Please be advised that this article contains reference to suicide.
Much of our focus is on encouraging Emotion Coaching as a style of responding to children and young people, but a recent experience by this practitioner was a good reminder of the longer term effect of Emotion Coaching.
In the ridiculously busy run up to the end of the year I received tragic news that a long-time friend, who lived some distance away, had taken her life.
With a long delay before my friend's funeral, I remained caught up in the busyness of the time, trying to keep everything 'level' with my teenaged stepchildren as we coped with end of year concerts, graduations, work deadlines, and Christmas preparations.
Grief, of course, had other ideas.
My 14 year-old step-daughter was talking to me about something mundane when I suddenly started crying. She immediately took a deep breath and focussed on me.

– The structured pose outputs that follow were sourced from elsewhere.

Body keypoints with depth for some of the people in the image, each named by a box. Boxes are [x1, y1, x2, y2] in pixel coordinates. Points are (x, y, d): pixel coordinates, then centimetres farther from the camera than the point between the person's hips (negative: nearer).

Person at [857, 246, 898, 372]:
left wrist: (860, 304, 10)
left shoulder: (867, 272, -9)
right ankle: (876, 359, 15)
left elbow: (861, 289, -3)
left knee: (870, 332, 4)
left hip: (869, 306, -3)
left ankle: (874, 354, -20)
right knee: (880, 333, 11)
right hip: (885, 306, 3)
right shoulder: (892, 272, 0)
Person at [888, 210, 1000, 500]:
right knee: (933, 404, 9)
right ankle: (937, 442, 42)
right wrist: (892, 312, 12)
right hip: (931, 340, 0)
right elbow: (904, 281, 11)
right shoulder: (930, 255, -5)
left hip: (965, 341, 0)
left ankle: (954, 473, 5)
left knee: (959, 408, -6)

See if you can identify the Emotion Coaching Steps in what happened next:
"I can see that you're really sad right now," she said. "I wonder if you might be thinking about your friend?"
She embraced me and stroked my back until I calmed down.

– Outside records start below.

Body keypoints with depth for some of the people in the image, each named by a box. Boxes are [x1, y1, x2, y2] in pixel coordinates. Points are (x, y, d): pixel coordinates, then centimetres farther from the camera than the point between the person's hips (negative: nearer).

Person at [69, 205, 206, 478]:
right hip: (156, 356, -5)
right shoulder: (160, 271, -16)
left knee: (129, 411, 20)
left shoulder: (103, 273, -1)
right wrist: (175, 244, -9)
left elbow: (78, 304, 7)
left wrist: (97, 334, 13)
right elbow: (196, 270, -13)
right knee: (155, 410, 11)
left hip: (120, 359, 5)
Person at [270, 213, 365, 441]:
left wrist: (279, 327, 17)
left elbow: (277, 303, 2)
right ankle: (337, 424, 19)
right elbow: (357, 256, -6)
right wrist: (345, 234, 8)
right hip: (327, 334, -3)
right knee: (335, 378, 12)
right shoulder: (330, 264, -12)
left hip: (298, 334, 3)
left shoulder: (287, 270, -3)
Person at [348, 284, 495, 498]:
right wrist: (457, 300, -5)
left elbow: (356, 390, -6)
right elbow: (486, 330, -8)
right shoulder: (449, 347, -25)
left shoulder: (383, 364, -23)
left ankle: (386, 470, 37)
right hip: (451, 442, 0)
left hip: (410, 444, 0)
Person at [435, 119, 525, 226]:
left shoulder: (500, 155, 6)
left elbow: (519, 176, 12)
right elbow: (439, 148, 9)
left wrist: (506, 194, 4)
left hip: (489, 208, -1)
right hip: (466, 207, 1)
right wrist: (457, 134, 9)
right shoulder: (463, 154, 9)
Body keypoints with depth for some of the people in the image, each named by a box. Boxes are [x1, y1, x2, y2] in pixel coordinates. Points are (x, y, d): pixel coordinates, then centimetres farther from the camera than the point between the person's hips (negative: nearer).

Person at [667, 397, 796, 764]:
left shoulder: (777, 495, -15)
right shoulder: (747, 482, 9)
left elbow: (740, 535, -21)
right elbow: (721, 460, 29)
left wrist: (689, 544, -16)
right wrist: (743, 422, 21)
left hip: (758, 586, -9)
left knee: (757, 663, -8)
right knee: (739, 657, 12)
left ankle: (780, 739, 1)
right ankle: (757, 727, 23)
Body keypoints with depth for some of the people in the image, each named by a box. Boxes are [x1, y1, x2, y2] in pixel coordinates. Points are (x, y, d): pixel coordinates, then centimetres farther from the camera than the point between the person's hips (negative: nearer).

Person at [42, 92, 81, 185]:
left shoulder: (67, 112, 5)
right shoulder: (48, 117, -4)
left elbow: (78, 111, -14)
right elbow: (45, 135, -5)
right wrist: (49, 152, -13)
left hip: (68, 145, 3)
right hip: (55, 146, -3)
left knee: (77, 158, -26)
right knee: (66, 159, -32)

Then she said, "You were friends for a very long time, weren't you? I know I'd feel really upset if I lost one of my friends. I never met her, but you do have excellent friends - I bet she was great!"

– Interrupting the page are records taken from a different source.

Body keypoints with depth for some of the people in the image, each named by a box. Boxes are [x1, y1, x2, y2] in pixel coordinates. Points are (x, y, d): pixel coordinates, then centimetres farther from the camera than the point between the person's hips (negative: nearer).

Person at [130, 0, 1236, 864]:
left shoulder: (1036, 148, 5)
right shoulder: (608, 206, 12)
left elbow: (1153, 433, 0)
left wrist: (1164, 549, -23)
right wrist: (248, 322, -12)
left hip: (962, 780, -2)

I mentioned that I was also overwhelmed with good memories - memories of how much fun we had together.
My step-daughter acknowledged this, saying: "You've lost her, but you'll never lose those memories."
My step-daughter stayed close until I felt able to go about my day again.
Emotion Coaching has always been a natural style of communication in my blended family, and I even used my partner as a 'guinea pig' when I was practising training, but my step-daughter's reaction was such a clear reminder of its value.
She and her younger brother have been 'emotion coached' for several years. Both step-children have witnessed the way their dad and I communicate, but this was the first time I had been on the receiving end from her.
Without sounding forced or as if she was following a particularly process, my step-daughter responded with the four steps of Emotion Coaching:
STEP 1: She noticed my distress and empathised. In fact, she was a 'S.T.A.R' for me. She Stopped, took a moment to Think about my behaviour, then Attuned herself to me, and Reflected on an equivalent feeling/situation in her life.
STEP 2: She labelled and validated my feelings. Her physical response was soothing and helped me to regulate my nervous system.
STEP 3 and STEP 4: Although I didn't need to have expectations set about my behaviour, by recognising the importance of fond memories and the quality of my friendships with others, my step-daughter gave me an 'anchor' as my distress subsided.
I often imagine Emotion Coaching being like ripples spreading out, making the world a kinder place, but this time I experienced it very close to home.
It was a wonderful reminder that the children and young people being 'emotion coached' today will become the empathetic adults of tomorrow.